A Câmara dos Deputados aprovou nesta quarta-feira (27), em dois turnos, a PEC que acaba com a escala de trabalho 6×1 no Brasil. O texto recebeu ampla maioria no segundo turno, com 461 votos favoráveis e 19 contrários.
A proposta prevê a redução da jornada semanal de trabalho de 44 para 40 horas, sem redução salarial. O texto agora segue para análise do Senado Federal, onde precisará do apoio mínimo de 49 senadores.
A PEC também estabelece ao menos dois dias de descanso por semana, sendo um deles preferencialmente aos domingos.
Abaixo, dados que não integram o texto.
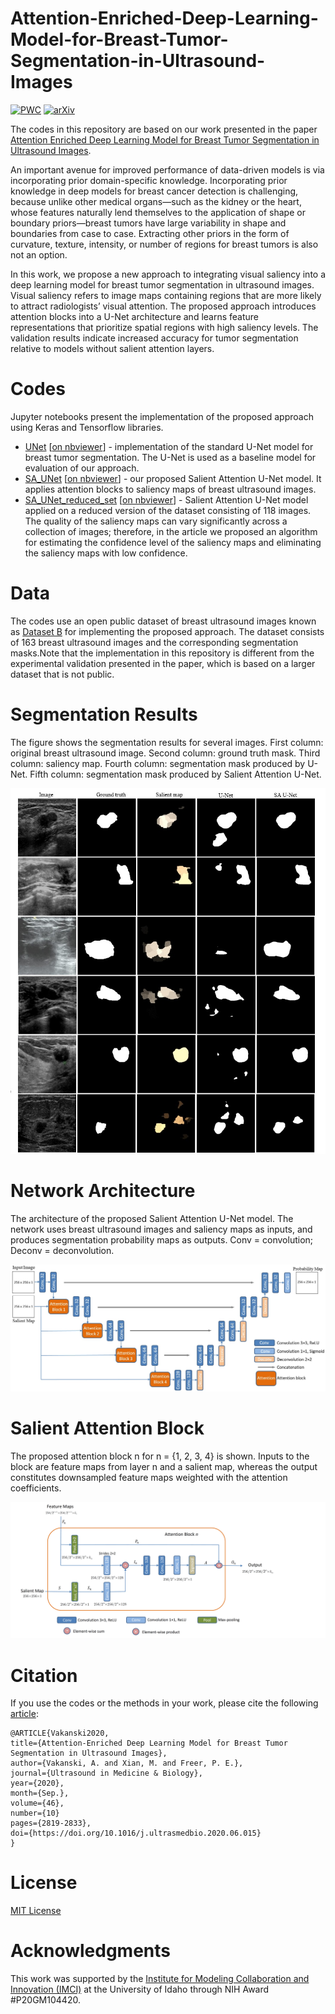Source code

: # Attention-Enriched-Deep-Learning-Model-for-Breast-Tumor-Segmentation-in-Ultrasound-Images

[![PWC](https://img.shields.io/endpoint.svg?url=https://paperswithcode.com/badge/attention-enriched-deep-learning-model-for/lesion-segmentation-on-bus-2017-dataset-b)](https://paperswithcode.com/sota/lesion-segmentation-on-bus-2017-dataset-b?p=attention-enriched-deep-learning-model-for)
[![arXiv](https://img.shields.io/badge/arXiv-2019.08978-b31b1b)](https://arxiv.org/abs/1910.08978)

The codes in this repository are based on our work presented in the paper <a href="https://arxiv.org/abs/1910.08978">Attention Enriched Deep Learning Model for Breast Tumor Segmentation in Ultrasound Images</a>. 

An important avenue for improved performance of data-driven models is via incorporating prior domain-specific knowledge. Incorporating prior knowledge in deep models for breast cancer detection is challenging, because unlike other medical organs—such as the kidney or the heart, whose features naturally lend themselves to the application of shape or boundary priors—breast tumors have large variability in shape and boundaries from case to case. Extracting other priors in the form of curvature, texture, intensity, or number of regions for breast tumors is also not an option.

In this work, we propose a new approach to integrating visual saliency into a deep learning model for breast tumor segmentation in ultrasound images. Visual saliency refers to image maps containing regions that are more likely to attract radiologists’ visual attention. The proposed approach introduces attention blocks into a
U-Net architecture and learns feature representations that prioritize spatial regions with high saliency levels. The validation results indicate increased accuracy for tumor segmentation relative to models without salient attention layers.

# Codes
Jupyter notebooks present the implementation of the proposed approach using Keras and Tensorflow libraries.
* <a href="Codes/UNet.ipynb">UNet</a> [<a href="https://nbviewer.jupyter.org/github/avakanski/Attention-Enriched-Deep-Learning-Model-for-Breast-Tumor-Segmentation/blob/main/Codes/UNet.ipynb">on nbviewer</a>] - implementation of the standard U-Net model for breast tumor segmentation. The U-Net is used as a baseline model for evaluation of our approach.
* <a href="Codes/SA_UNet.ipynb">SA_UNet</a> [<a href="https://nbviewer.jupyter.org/github/avakanski/Attention-Enriched-Deep-Learning-Model-for-Breast-Tumor-Segmentation/blob/main/Codes/SA_UNet.ipynb">on nbviewer</a>] - our proposed Salient Attention U-Net model. It applies attention blocks to saliency maps of breast ultrasound images. 
* <a href="Codes/SA_UNet_reduced_set.ipynb">SA_UNet_reduced_set</a> [<a href="https://nbviewer.jupyter.org/github/avakanski/Attention-Enriched-Deep-Learning-Model-for-Breast-Tumor-Segmentation/blob/main/Codes/SA_UNet_reduced_set.ipynb">on nbviewer</a>] - Salient Attention U-Net model applied on a reduced version of the dataset consisting of 118 images. The quality of the saliency maps can vary significantly across a collection of images; therefore, in the article we proposed an algorithm for estimating the confidence level of the saliency maps and eliminating the saliency maps with low confidence.

# Data
The codes use an open public dataset of breast ultrasound images known as <a href="https://ieeexplore.ieee.org/document/8003418">Dataset B</a> for implementing the proposed approach. The dataset consists of 163 breast ultrasound images and the corresponding segmentation masks.Note that the implementation in this repository is different from the experimental validation presented in the paper, which is based on a larger dataset that is not public. 

# Segmentation Results
The figure shows the segmentation results for several images. First column: original breast ultrasound image. Second column: ground truth mask. Third
column: saliency map. Fourth column: segmentation mask produced by U-Net. Fifth column: segmentation mask produced by Salient Attention U-Net.

<p align="center">
  <img width="720" src="Figures/figure_with_results.jpg">
</p>

# Network Architecture
The architecture of the proposed Salient Attention U-Net model. The network uses breast ultrasound images and saliency maps as inputs, and produces segmentation probability maps as outputs. Conv = convolution; Deconv = deconvolution.

![SA-UNet Architecture](Figures/model.jpg)

# Salient Attention Block
The proposed attention block n for n = {1, 2, 3, 4} is shown. Inputs to the block are feature maps from layer n and a salient map, whereas the output constitutes downsampled feature maps weighted with the attention coefficients.

![Attention Block](Figures/attention_block.jpg)

# Citation
If you use the codes or the methods in your work, please cite the following <a href="https://www.sciencedirect.com/science/article/abs/pii/S0301562920302878">article</a>:   

    @ARTICLE{Vakanski2020,
    title={Attention-Enriched Deep Learning Model for Breast Tumor Segmentation in Ultrasound Images},
    author={Vakanski, A. and Xian, M. and Freer, P. E.},
    journal={Ultrasound in Medicine & Biology}, 
    year={2020},
    month={Sep.},
    volume={46},
    number={10}
    pages={2819-2833},
    doi={https://doi.org/10.1016/j.ultrasmedbio.2020.06.015}
    }

# License
<a href="License - MIT.txt">MIT License</a>


# Acknowledgments
This work was supported by the <a href="https://imci.uidaho.edu/get-involved/about-cmci/">Institute for Modeling Collaboration and Innovation (IMCI)</a> at the University of Idaho through NIH Award #P20GM104420.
A nova regra começará a valer 60 dias após a promulgação da emenda constitucional.
Hugo Motta destaca “mudança histórica”
Após a aprovação em primeiro turno, o presidente da Câmara, Hugo Motta, afirmou que a votação representa uma mudança importante nas relações de trabalho do país.
Segundo Motta, os principais pontos tratados como prioridade foram a jornada de 40 horas semanais, dois dias de descanso e a manutenção integral dos salários.
O presidente da Câmara também declarou que a aprovação ficará marcada “na história desta legislatura”.
Entenda como será a transição
O texto aprovado prevê uma implementação gradual da nova jornada de trabalho.
Confira as principais regras:
- redução da jornada de 44 para 42 horas semanais após 60 dias;
- adoção da escala 5×2 com dois dias de descanso;
- redução definitiva para 40 horas semanais em até 14 meses.
Durante o período de transição, acordos coletivos poderão permitir ajustes na distribuição das horas trabalhadas ao longo da semana.
Comissão especial aprovou texto antes da votação
Antes de chegar ao plenário, a proposta foi aprovada pela comissão especial da Câmara no mesmo dia.
A matéria teve 34 votos favoráveis e quatro contrários no colegiado e avançou rapidamente para votação em plenário após articulação da presidência da Casa.
A proposta do fim da escala 6×1 se tornou um dos temas mais debatidos nas redes sociais e no Congresso Nacional nos últimos meses, mobilizando trabalhadores, sindicatos e parlamentares.